By this stage I was quite upset. The first one I could understand, “one in four women miscarry so that was mine now let’s get on with it”, I thought. But no, I was now experiencing a second in a row at the ripe old age of 20. I was angry. I felt useless. The whole point of me being on this earth was to be a Mum. For me, it was never about going to university or becoming something big and great, it was simply to be the best mum I could be to my own kids, just like my own mum did. I was the most maternal child who could smell a baby miles away and instantly manage to be holding it a few seconds later. That day, I realised life doesn’t always go the way you want it to, and that realisation has been popping back up over the five years since then.
I’m often asked how I dealt with my miscarriages at the time and to be honest, I think part of me never did. It’s awful when you’re going through it, almost like you’ve been handed the only thing you’ve ever wanted, only to have it taken out of your hands never to return again. It messes with you in ways you didn’t realise it could. It instils a fear in your future that you wish you didn’t understand. It puts awful thoughts and doubts in your head for the next time you fall pregnant, and I now know you never relax again until you are holding your next child safely in your arms. Do you want to know what it does do for you though? It gives you an appreciation for the life that does make it. It makes you have gratitude for the happier times you can’t quite see yet because you’re stuck in this dark time. It makes you appreciate the gift of life from a deeper perspective because without loss how would you ever know such joy? It gives you strength to know you are on a journey and have survived 100% of the bad days before this, so you can do it again.

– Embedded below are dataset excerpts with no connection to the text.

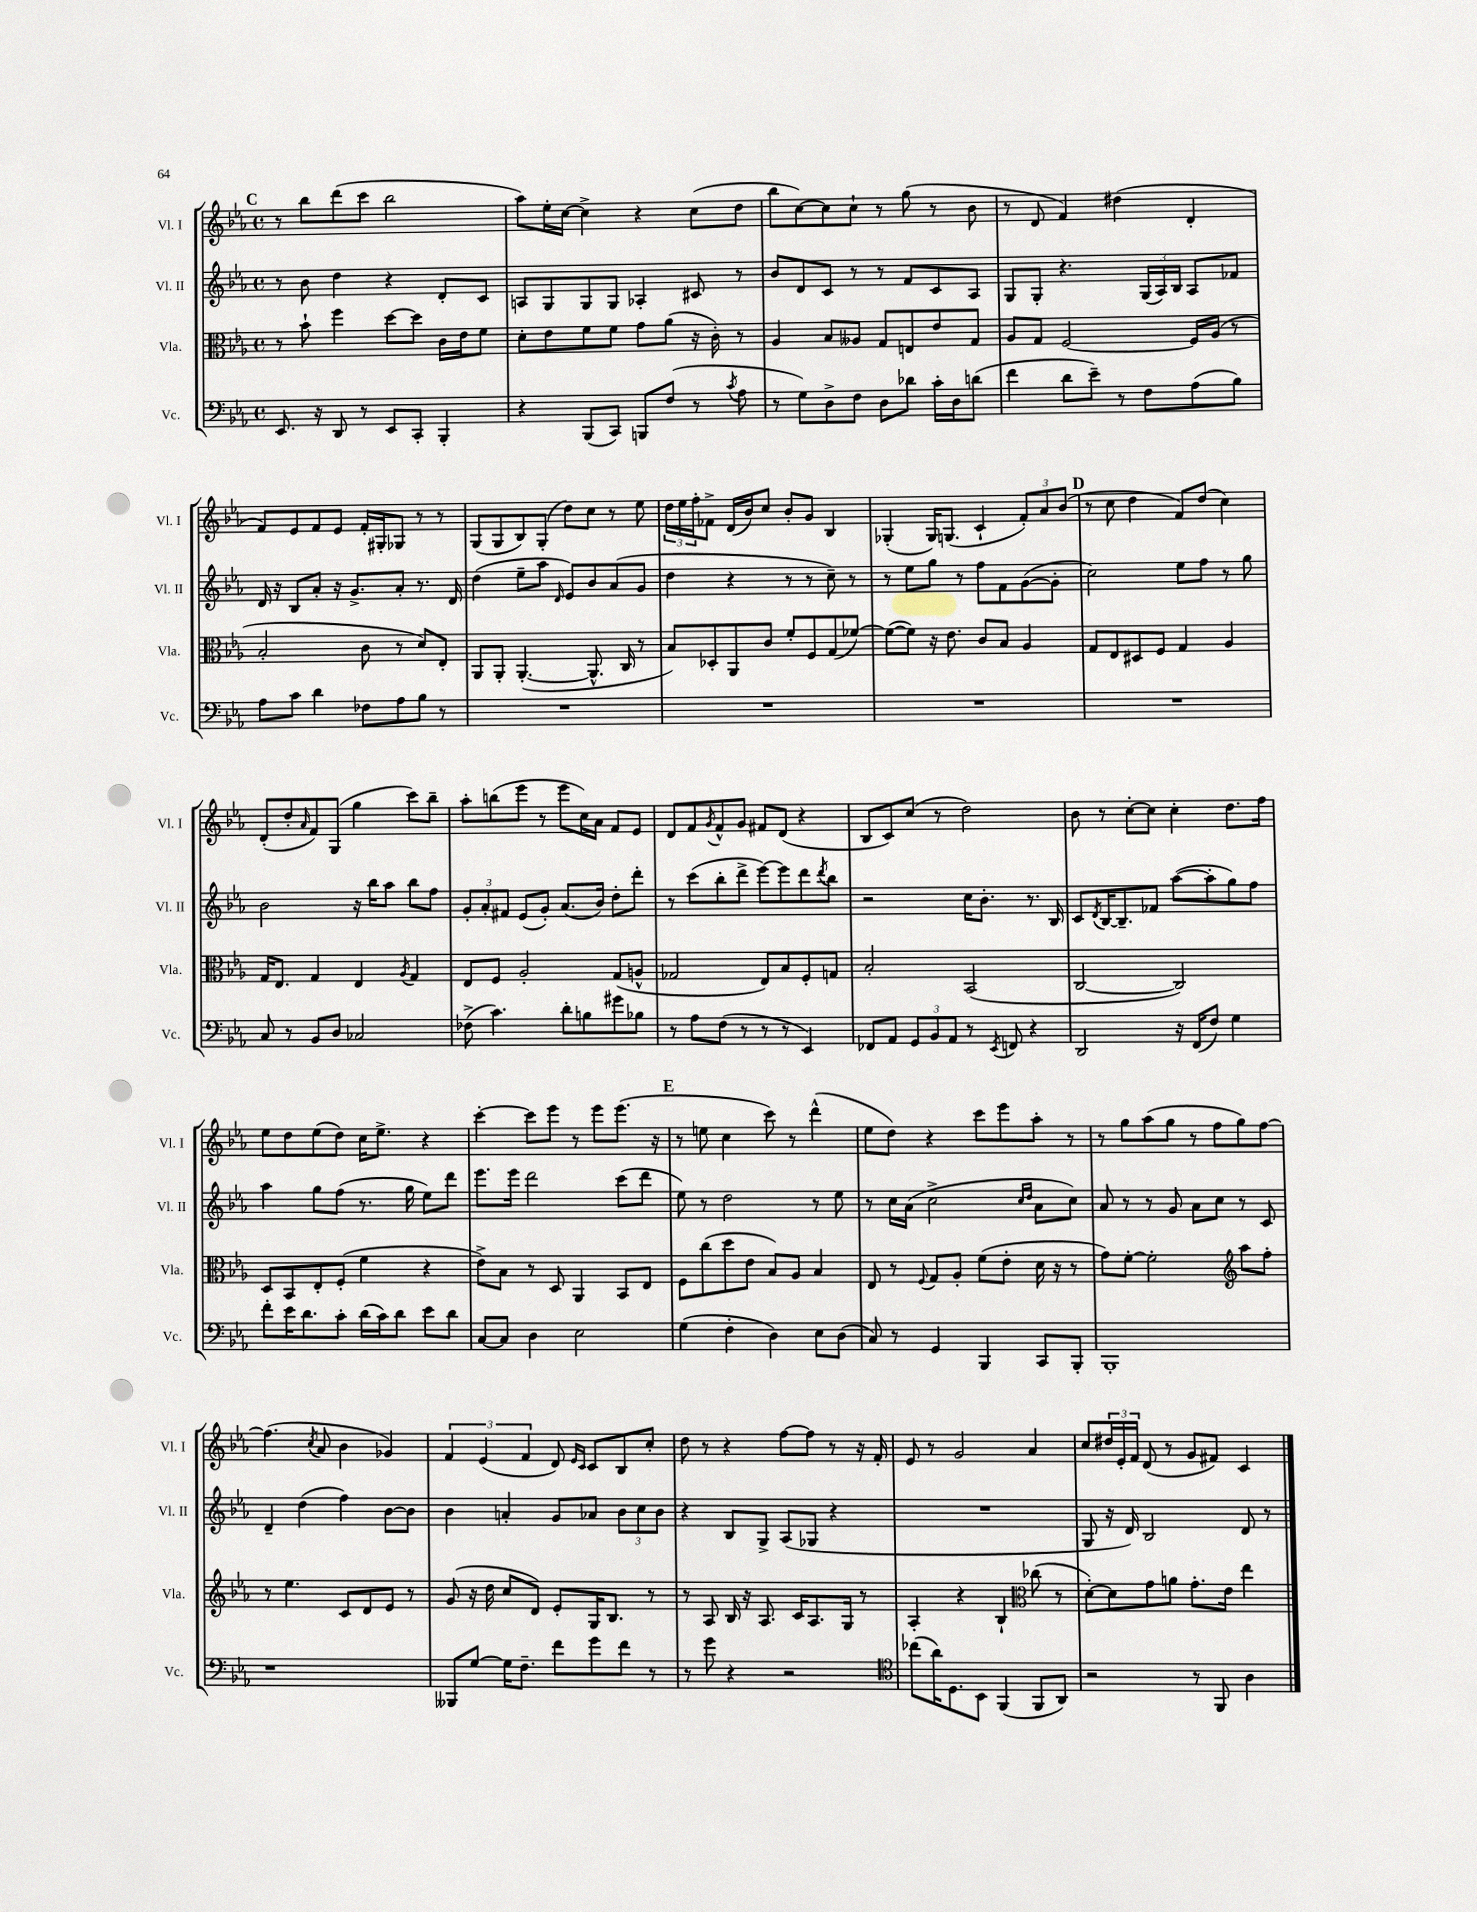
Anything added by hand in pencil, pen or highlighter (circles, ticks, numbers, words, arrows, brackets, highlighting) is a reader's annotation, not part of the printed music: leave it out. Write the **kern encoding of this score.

**kern	**kern	**kern	**kern
*part4	*part3	*part2	*part1
*staff4	*staff3	*staff2	*staff1
*I"Vc.	*I"Vla.	*I"Vl. II	*I"Vl. I
*I'Vc.	*I'Vla.	*I'Vl. II	*I'Vl. I
*clefF4	*clefC3	*clefG2	*clefG2
*k[b-e-a-]	*k[b-e-a-]	*k[b-e-a-]	*k[b-e-a-]
*M4/4	*M4/4	*M4/4	*M4/4
*met(c)	*met(c)	*met(c)	*met(c)
!!LO:REH:place=s1:t=C
=20	=20	=20	=20
8.EE-/	8r	8r	8r
.	8b-`\	8b-\	8bb-\L
16r	.	.	.
8DD/	4ff\	4dd\	(8ddd\
8r	.	.	8ccc\J
8EE-/L	[8dd\L	4r	2bb-\
8CC'/J	8dd\J]	.	.
4BBB-'/	16c\LL	8d'/L	.
.	16e-\J	.	.
.	8f\J	8c/J	.
=21	=21	=21	=21
4r	8d'\L	8An/L	8aa-\L)
.	8e-\	8G/	16ee-'\L
.	.	.	[16cc\JJ
(8BBB-/L	8f\	8G/	4cc^\]
8CC/J)	8f\J	8G/J	.
8BBBn/L	8g\L	4A-X'/	4r
(8F/J	(8a-\J	.	.
8r	16r	8c#X/	(8cc\L
.	16c'\)	.	.
8qc/	.	.	.
8A-\	8r	8r	8dd\J
=22	=22	=22	=22
8r	4A-/	8b-/L	8bb-\L
8G\L)	.	8d/	[8cc\)
8D^\	8B-/L	8c/J	8cc\]
8F\J	8A--X/J	8r	8cc`\J
8D\L	8G/L	8r	8r
8d-X\J	8En/	8f/L	(8gg\
16c'\LL	8e-/	8c/	8r
16D\J	.	.	.
(8dn\J	8G/J	8A-/J	8b-\
=23	=23	=23	=23
4f\	8A-/L	8G/L	8r
.	8G/J	8G'/J	8d/
8d\L	[2F/	4.r	4f/)
8e-~\J)	.	.	.
8r	.	.	(4dd#X\
8F\L	.	(24G/LL	.
.	.	24A-/)	.
.	.	24B-/JJ	.
(8A-\	16F/LL]	8A-/L	4d'/
.	(16A-/JJ	.	.
8B-\J)	8r	8f-X/J	.
!!LO:LB:g=z
=24	=24	=24	=24
8A-\L	2B-'/	16d/	8f/L)
.	.	16r	.
8c\J	.	8B-/L	8e-/
4d\	.	8a-'/J	8f/
.	.	16r	8e-/J
.	.	8.g^/L	.
8F-X\L	8c\	.	16f'/LL
.	.	.	16G#X'/J
8A-\	8r	8a-'/J	8G-X/J
8B-\J	8d/L)	8.r	8r
8r	8E-'/J	.	8r
.	.	16d/	.
=25	=25	=25	=25
1r	8AA-/L	(4dd\	(8G/L
.	8AA-'/J	.	8G/
.	([4.AA-'/	8ee-~\L	8B-/)
.	.	8aa-\J	(8G'/J
.	.	16qqd/	.
.	.	8e-/L)	8dd\L)
.	8.AA-^^/]	8b-/	8cc\J
.	.	(8a-/	8r
.	16C/	.	.
.	8r	8g/J	8ee-\
=26	=26	=26	=26
1r	8B-/L)	4dd\	24dd\LL
.	.	.	24ee-\
.	.	.	24ff'\J
.	8D-X'/	.	8f-X^\J
.	8AA-/	4r	(16d/LL
.	.	.	16b-/J)
.	8c/J	.	8cc/J
.	8f'/L	8r	8b-'/L
.	8F/	8r	8g/J
.	(8G/	8cc~\)	4B-/
.	[8f-X/J)	8r	.
=27	=27	=27	=27
1r	(8f-\L_	8r	(4G-X'/
.	8f-\J])	8ee-\L	.
.	16r	8gg\J	16G-/KL)
.	8.e-\	.	(8.Gn/J
.	.	8r	.
.	8c/L	8ff\L	4c`/
.	8B-/J	8f\	.
.	4A-/	([8g\	12f'/L)
.	.	.	12a-/
.	.	8g'\J]	.
.	.	.	(12b-/J
!!LO:REH:place=s1:t=D
=28	=28	=28	=28
1r	8G/L	2cc\)	8r
.	8E-/	.	8cc\
.	8D#X/	.	4dd\
.	8F/J	.	.
.	4G/	8ee-\L	8f/L)
.	.	8ff\J	(8dd/J
.	4A-/	8r	4cc\)
.	.	8gg\	.
!!LO:LB:g=z
=29	=29	=29	=29
8C/	16G/KL	2b-\	(8d'/L
.	8.E-/J	.	.
8r	.	.	8dd'/
.	.	.	16qqa-/
8BB-/L	4G/	.	8f/)
8D/J	.	.	(8G/J
2C-X/	4E-/	16r	4gg\
.	.	16bb-\KL	.
.	.	8aa-\J	.
.	8qA-/	.	.
.	4G/	8bb-\L	8ccc\L)
.	.	8ff\J	8bb-~\J
=30	=30	=30	=30
(8F-X^\	8E-/L	12g'/L	8aa-'\L
.	.	12a-'/	.
4.c\)	8F/J	.	(8bbn\
.	.	12f#X/J	.
.	2A-'/	(8e-/L	8eee-\J
.	.	8g'/J)	8r
8d'\L	.	(8.a-/L	8eee-\L
8Bn\	.	.	16cc\L)
.	.	16b-/Jk)	16a-\JJ
8g#X\	(8G/L	8dd'\L	8f/L
8B-X\J	8An^^/J	8ddd'\J	8e-/J
=31	=31	=31	=31
8r	2G-X/	8r	8d/L
8A-\L	.	(8ccc\L	8f/
.	.	.	8qg/
(8F\J	.	8bb-'\	8f^^/
8r	.	8ddd^\J	8g/J
8r	8E-/L)	[8eee-\L)	8f#X/L
8r	8B-/	8eee-\]	(8d/J
4EE-/)	8F'/	8ddd\	4r
.	.	8qddd/	.
.	8Gn/J	8bb-\J	.
=32	=32	=32	=32
8FF-X/L	2B-'/	2r	8B-/L
8AA-/J	.	.	8c/)
12GG/L	.	.	(8cc/J
12BB-/	.	.	.
.	.	.	8r
12AA-/J	.	.	.
8r	(2BB-/	16cc\KL	2dd\)
.	.	8.b-'\J	.
8qEE-/	.	.	.
8FFn/	.	.	.
4r	.	8.r	.
.	.	16B-/	.
=33	=33	=33	=33
2DD/	[2C/	8c/L	8b-\
.	.	8qd/	.
.	.	[16B-/K	8r
.	.	8.B-~/]	.
.	.	.	[8cc'\L
.	.	8f-X/J	8cc\J]
16r	2C/])	([8aa-\L	4cc'\
(16FF/KL	.	.	.
8F/J)	.	8aa-'\]	.
4G\	.	8gg\)	8.dd\L
.	.	8ff\J	.
.	.	.	16ff\Jk
!!LO:LB:g=z
=34	=34	=34	=34
8f'\L	8D/L	4aa-\	8ee-\L
16e-\K	8BB-/	.	8dd\
8.d\	.	.	.
.	8E-'/	8gg\L	(8ee-\
8c'\J	(8F'/J	(8ff\J	8dd\J)
(16d\LL	4f\	8.r	16cc\KL
16c\J)	.	.	8.ee-^\J
8d\J	.	.	.
.	.	16gg\	.
8e-\L	4r	8ee-\L)	4r
8d\J	.	8ddd\J	.
=35	=35	=35	=35
[8C/L	8e-^\L)	8.eee-\L	[4ccc'\
8C/J]	8B-\J	.	.
.	.	16eee-\Jk	.
4D\	8r	2ddd\	8ccc\L]
.	8D/	.	8eee-\J
2E-\	4AA-/	.	8r
.	.	.	8eee-\L
.	8BB-/L	(8ccc\L	(8.eee-\J
.	8E-/J	8ddd\J	.
.	.	.	16r
!!LO:REH:place=s1:t=E
=36	=36	=36	=36
(4G\	8F\L	8ee-\)	8r
.	(8cc\	8r	8een\
4F'\	8dd\	2dd\	4cc\
.	8e-\J	.	.
4D\)	8B-/L)	.	8ccc\)
.	8A-/J	.	8r
8E-\L	4B-/	8r	(4ddd^^\
(8D\J	.	8ee-\	.
=37	=37	=37	=37
8C/)	8E-/	8r	8ee-\L
8r	8r	16cc\LL	8dd\J)
.	.	(16a-\JJ	.
.	8qqF/	.	.
4GG/	8G/L	2cc^\	4r
.	8A-'/J	.	.
4BBB-/	(8f\L	.	8ccc\L
.	8e-'\J	.	8eee-\
.	.	16qqcc/LL	.
.	.	16qqdd/JJ	.
8CC/L	16d\	8a-\L	8aa-'\J
.	16r	.	.
8BBB-'/J	8r	8cc\J)	8r
=38	=38	=38	=38
1BBB-'	8g\L)	8a-/	8r
.	[8f'\J	8r	8gg\L
.	2f'\]	8r	(8aa-\
.	.	8g/	8gg\J
.	.	8a-\L	8r
.	.	8cc\J	8ff\L
*	*clefG2	*	*
.	8aa-\L	8r	8gg\)
.	8ff'\J	8c/	[8ff\J
!!LO:LB:g=z
=39	=39	=39	=39
1r	8r	4d~/	(4.ff\]
.	4.ee-\	.	.
.	.	(4dd\	.
.	.	.	8qcc/
.	.	.	8a-/
.	8c/L	4ff\)	4b-\
.	8d/	.	.
.	8e-/J	[8b-\L	4g-X/)
.	8r	8b-\J]	.
=40	=40	=40	=40
8BBB--X/L	(8g/	4b-\	6f/
[8G/J	16r	.	.
.	.	.	(6e-/
.	16dd\	.	.
16G\KL]	8cc/L	4an'/	.
8.F~\J	.	.	.
.	.	.	6f/
.	8d/J)	.	.
8f\L	8e-'/L	8g/L	8d/)
.	.	.	16qqe-/LL
.	.	.	16qqc/JJ
8g\	16G/K	8a-X/J	8c/L
.	8.B-/J	.	.
8f\J	.	12b-\L	8B-/
.	.	12cc\	.
8r	8r	.	8cc'/J
.	.	12b-\J	.
=41	=41	=41	=41
8r	8r	4r	8dd\
8g\	8A-/	.	8r
4r	16B-/	8B-/L	4r
.	16r	.	.
.	8.A-/	8G^/J	.
2r	.	(8A-/L	[8ff\L
.	16c/KL	.	.
.	8.A-/	8G-X/J	8ff\J]
.	.	4r	8r
.	16G/Jk	.	.
.	8r	.	16r
.	.	.	16f'/
=42	=42	=42	=42
*clefC4	*	*	*
(8cc-X\L	4A-'/	1r	8e-/
16a-\K)	.	.	8r
8.D\	.	.	.
.	4r	.	2g/
8BB-\J	.	.	.
(4FF/	4B-`/	.	.
*	*clefC3	*	*
8FF/L	(8cc-X\	.	4a-/
8AA-/J)	8r	.	.
=43	=43	=43	=43
2r	[8d'\L)	8G/	8cc/L
.	8d\]	16r	24dd#X/L
.	.	.	24e-'/
.	.	16d/)	.
.	.	.	24f/JJ
.	8g\	2B-/	(8d/
.	8an\J	.	8r
8r	8.g'\L	.	8g/L
8FF/	.	.	8f#X/J)
.	16e-\Jk	.	.
4A-\	4ee-\	8d/	4c/
.	.	8r	.
==	==	==	==
*-	*-	*-	*-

What people tell you won’t make it better, but it will give you something to ease the pain while you heal. My Mum told me that I’ll never understand why these miscarriages had to happen to me until I hold my next baby. That didn’t make sense to me at the time because all I wanted was the baby I just lost and nothing else. But she was right, my mum was right, like she always is. It wasn’t when I held my kids though, for me, it was when I went through my separation that I realised why I was sent these two angels in particular, and why they survived to share this life with me. The strength I’ve taken from them and their personalities is what has gotten me where I am today. The guidance they have given me, the love they have shown me and the lessons they have taught me, have made me realise why it never worked out before they came along. And that’s why I don’t feel as heavy in dealing with the next two miscarriages that I faced. I’m at a place in my life where I know that every single one of us is on our own journey. Nothing that happens to you, happens TO you. It happens FOR you and without those things we wouldn’t thrive and grow. I’ve never faced a failure I haven’t overcome and although you feel like it’s launched you back five steps, make sure you’re ready for when it launches you forward ten more.
Be open to pain; enquire within it, explore it, be friends with it. You will never benefit or grow from hiding from it, only facing it and learning from it. There is a lot to learn in a setback, if only we weren’t taught to push through and get over things, we might actually have control of our mental health rather have it take control over us.